Source passage:
════════════════════
Hospital stay lessons from Permanente CEO Robert Pearl

As a doctor and surgeon, Robert Pearl, M.D., has spent much of his life in hospitals. But a recent injury that required him to spend three nights in the hospital was an eye-opener for the CEO of The Permanente Medical Group.

The experience has changed his perception of hospitalization forever, Pearl wrote in Forbes.

Pearl ended up in the Kaiser Permanente hospital in San Jose, California, after he fractured his knee when he was knocked over by a man who slipped on a wet flight of stairs. The injury required surgery and three nights in the hospital in order to receive intravenous antibiotics, manage the pain and learn to walk on crutches. The constant interruption to his sleep by hospital staff led to disorientation that verged on delirium, a life-threatening event that can occur even in relatively healthy patients.

While he got excellent care from everyone from the surgeon to the housekeepers, Pearl went 72 hours unable to sleep even a full hour at a time. Staff came into his room more than 30 times throughout the day and night—to take vital signs every four hours, take meal orders twice a day, deliver meals three times a day, empty the trash three times a day, and introduce themselves at the start of the shift.
════════════════════
Task A: Edit the account of Robert Pearl's hospital stay: give it again starting with "As a doctor" and going on through "relatively healthy patients.", with "crutches" changed to "a walker".
Task B: In the account of Robert Pearl's hospital stay, why did his knee injury keep him in the hospital for three nights?

Saved data entries:
════════════════════
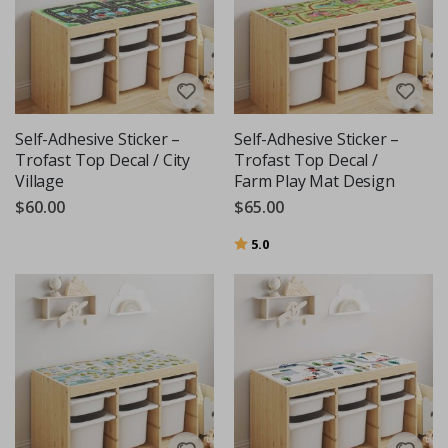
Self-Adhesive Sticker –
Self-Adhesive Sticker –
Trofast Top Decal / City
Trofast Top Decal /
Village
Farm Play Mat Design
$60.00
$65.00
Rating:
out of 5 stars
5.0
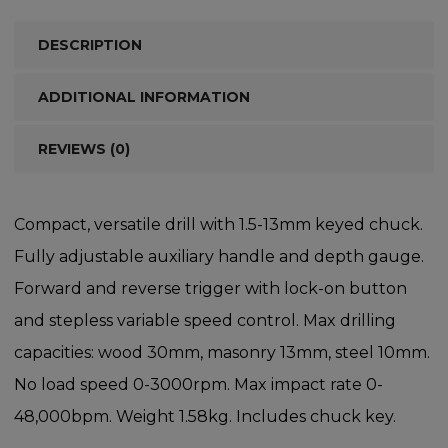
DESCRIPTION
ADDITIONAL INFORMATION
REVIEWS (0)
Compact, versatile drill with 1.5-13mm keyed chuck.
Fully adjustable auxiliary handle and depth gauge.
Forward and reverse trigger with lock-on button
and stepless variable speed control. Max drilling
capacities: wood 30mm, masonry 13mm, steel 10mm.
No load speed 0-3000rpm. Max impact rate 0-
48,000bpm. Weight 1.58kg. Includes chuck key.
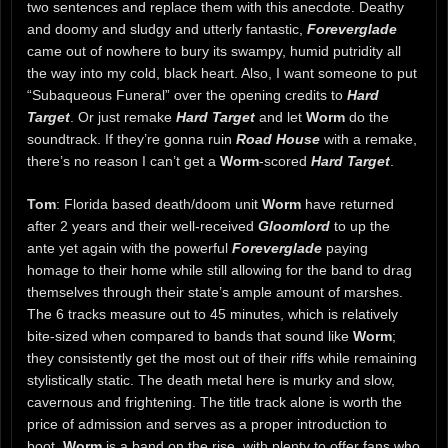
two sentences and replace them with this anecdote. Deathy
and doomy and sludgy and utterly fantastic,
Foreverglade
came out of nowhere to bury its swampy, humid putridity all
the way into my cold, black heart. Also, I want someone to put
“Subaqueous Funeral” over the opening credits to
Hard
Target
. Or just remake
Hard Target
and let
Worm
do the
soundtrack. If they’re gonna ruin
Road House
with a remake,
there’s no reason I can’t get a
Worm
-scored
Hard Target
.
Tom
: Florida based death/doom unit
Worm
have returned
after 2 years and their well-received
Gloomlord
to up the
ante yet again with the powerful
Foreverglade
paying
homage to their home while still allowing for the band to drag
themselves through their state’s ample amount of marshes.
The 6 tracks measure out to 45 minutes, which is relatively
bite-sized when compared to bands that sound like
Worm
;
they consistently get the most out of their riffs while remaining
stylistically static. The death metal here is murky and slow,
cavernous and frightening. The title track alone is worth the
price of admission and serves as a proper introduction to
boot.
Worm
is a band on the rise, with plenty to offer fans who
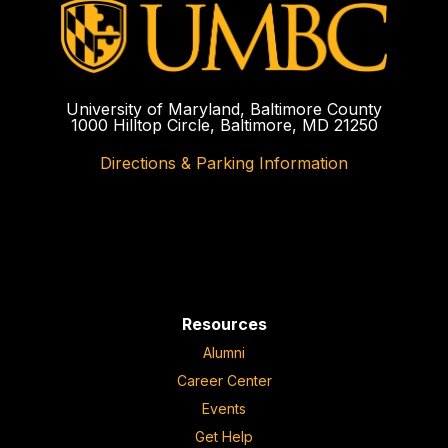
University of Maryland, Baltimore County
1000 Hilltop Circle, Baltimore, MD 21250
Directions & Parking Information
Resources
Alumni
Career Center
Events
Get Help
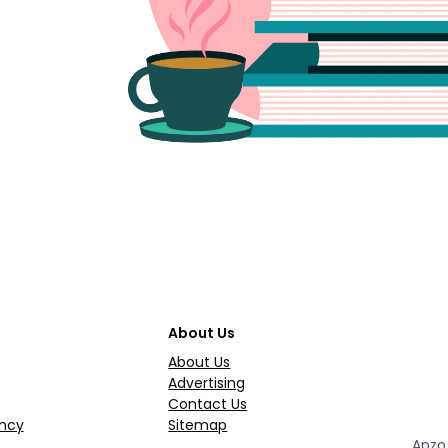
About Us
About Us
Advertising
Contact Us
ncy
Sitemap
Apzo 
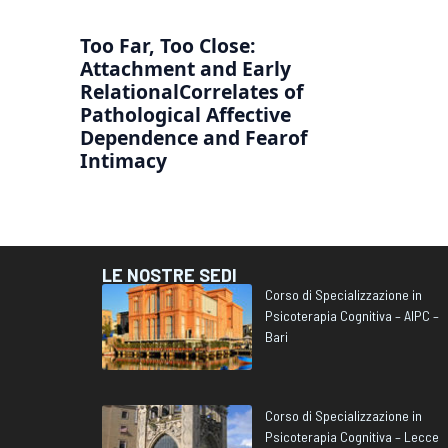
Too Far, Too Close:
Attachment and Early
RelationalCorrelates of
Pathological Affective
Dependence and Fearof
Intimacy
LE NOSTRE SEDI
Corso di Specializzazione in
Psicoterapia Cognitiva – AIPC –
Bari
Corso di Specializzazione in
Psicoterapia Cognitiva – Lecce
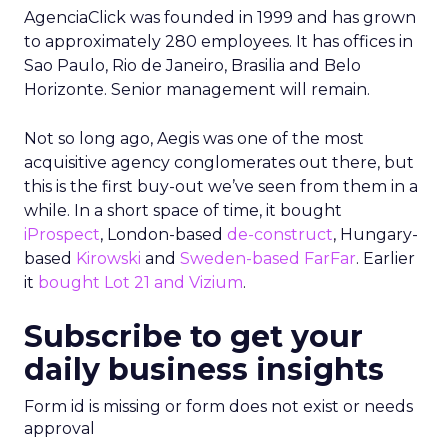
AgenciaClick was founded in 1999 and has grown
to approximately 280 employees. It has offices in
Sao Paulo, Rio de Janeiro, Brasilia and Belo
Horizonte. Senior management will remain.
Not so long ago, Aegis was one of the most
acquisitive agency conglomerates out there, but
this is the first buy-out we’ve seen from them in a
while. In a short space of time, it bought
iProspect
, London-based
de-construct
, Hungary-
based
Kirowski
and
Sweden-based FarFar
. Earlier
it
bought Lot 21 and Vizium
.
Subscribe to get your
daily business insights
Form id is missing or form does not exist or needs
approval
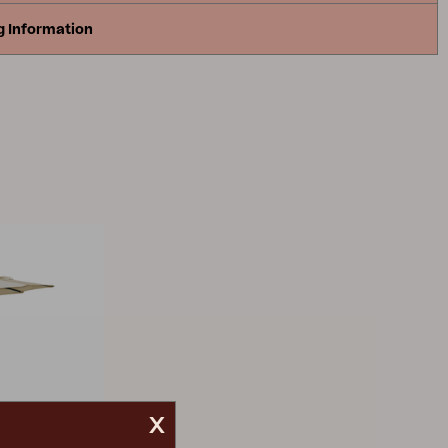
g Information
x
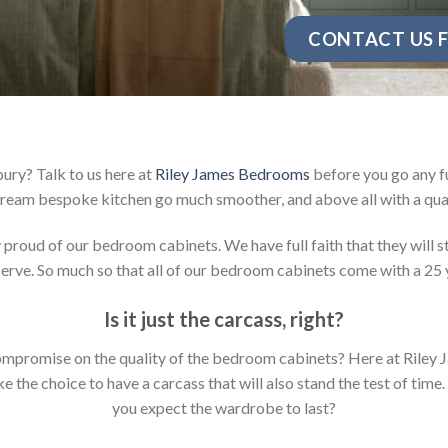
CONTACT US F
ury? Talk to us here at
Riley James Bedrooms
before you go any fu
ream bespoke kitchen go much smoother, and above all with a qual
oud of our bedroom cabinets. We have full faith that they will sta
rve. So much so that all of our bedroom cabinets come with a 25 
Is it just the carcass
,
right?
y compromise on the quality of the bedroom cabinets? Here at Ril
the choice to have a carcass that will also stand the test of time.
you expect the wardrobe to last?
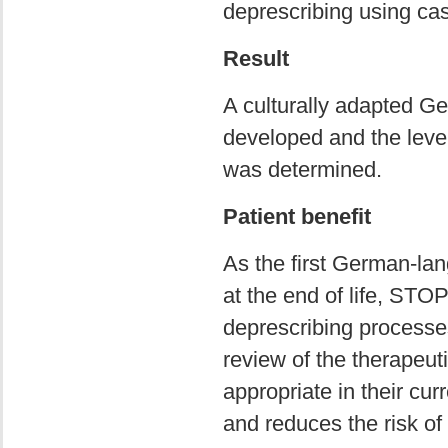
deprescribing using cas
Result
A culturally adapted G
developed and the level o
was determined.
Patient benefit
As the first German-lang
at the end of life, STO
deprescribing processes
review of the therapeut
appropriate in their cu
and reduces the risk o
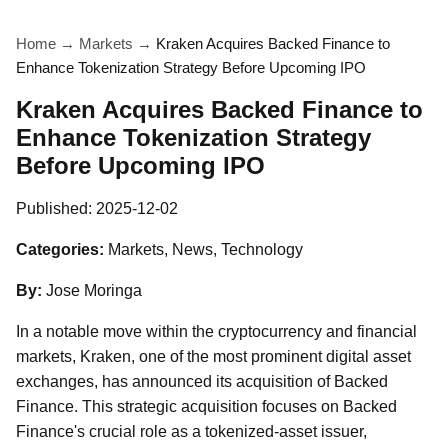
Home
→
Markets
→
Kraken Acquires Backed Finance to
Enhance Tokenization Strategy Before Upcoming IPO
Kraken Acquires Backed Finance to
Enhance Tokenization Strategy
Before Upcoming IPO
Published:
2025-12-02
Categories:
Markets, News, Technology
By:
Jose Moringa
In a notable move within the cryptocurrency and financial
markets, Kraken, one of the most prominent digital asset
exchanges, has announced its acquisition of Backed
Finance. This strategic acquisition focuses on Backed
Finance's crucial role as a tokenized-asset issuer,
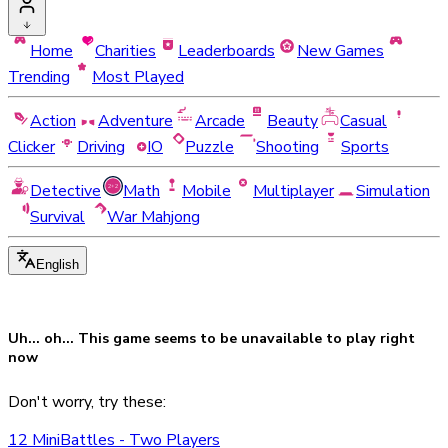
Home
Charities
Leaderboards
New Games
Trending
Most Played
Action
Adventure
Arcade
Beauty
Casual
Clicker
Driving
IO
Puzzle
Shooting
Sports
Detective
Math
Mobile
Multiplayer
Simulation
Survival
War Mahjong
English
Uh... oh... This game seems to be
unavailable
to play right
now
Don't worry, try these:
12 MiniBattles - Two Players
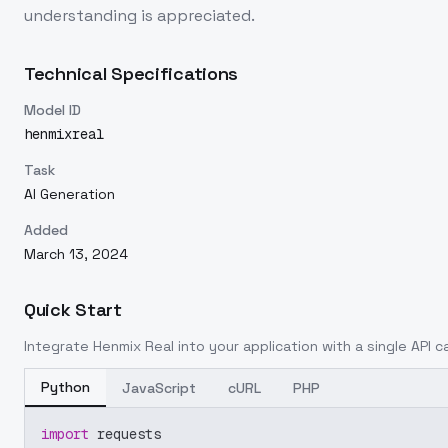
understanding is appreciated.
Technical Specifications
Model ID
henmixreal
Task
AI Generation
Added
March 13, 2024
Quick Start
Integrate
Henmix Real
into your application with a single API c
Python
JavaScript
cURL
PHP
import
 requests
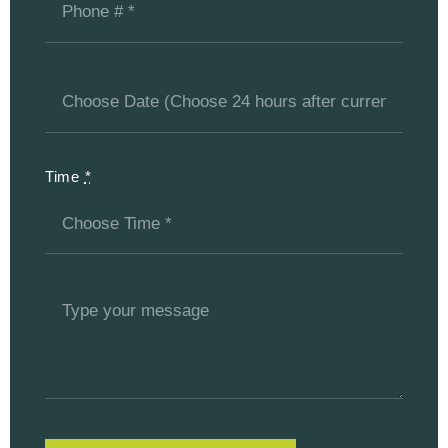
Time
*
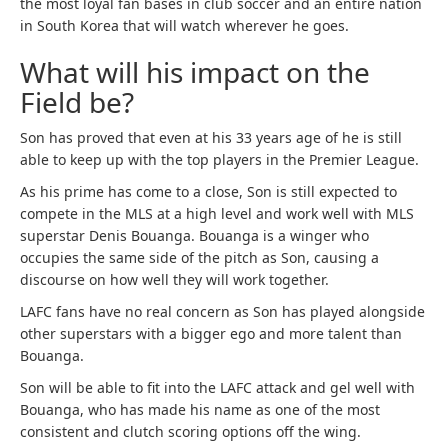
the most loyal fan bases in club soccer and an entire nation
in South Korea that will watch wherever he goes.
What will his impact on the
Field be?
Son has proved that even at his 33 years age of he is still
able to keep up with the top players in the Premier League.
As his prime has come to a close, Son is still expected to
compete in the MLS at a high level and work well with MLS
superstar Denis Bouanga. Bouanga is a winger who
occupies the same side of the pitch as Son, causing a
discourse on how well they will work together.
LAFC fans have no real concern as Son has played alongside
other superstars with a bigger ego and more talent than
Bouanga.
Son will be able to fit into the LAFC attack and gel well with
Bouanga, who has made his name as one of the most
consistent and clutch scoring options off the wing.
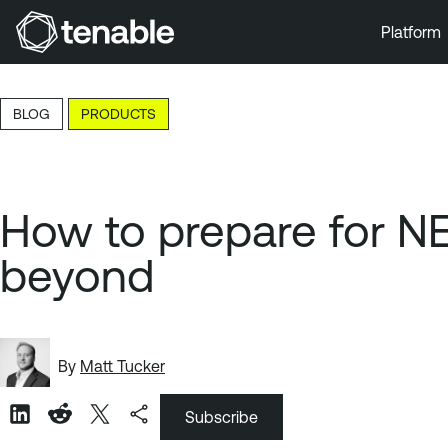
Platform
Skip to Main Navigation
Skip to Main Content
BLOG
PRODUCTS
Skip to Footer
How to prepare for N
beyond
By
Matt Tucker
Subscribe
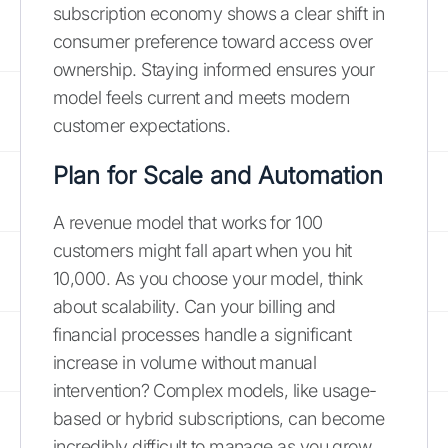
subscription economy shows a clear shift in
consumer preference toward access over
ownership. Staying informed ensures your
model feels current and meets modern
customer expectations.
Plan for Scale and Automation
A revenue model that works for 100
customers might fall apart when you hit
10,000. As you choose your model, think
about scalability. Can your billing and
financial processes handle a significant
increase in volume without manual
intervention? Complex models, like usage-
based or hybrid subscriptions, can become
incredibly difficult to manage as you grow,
════════════════════
Problem solution A:
As a doctor and surgeon, Robert Pearl, M.D., has spent much of his life in hospitals. But a recent injury that required him to spend three nights in the hospital was an eye-opener for the CEO of The Permanente Medical Group.

The experience has changed his perception of hospitalization forever, Pearl wrote in Forbes.

Pearl ended up in the Kaiser Permanente hospital in San Jose, California, after he fractured his knee when he was knocked over by a man who slipped on a wet flight of stairs. The injury required surgery and three nights in the hospital in order to receive intravenous antibiotics, manage the pain and learn to walk on a walker. The constant interruption to his sleep by hospital staff led to disorientation that verged on delirium, a life-threatening event that can occur even in relatively healthy patients.

Problem solution B: He needed to stay so he could receive intravenous antibiotics, have his pain managed and learn to walk on crutches after the surgery his fractured knee required.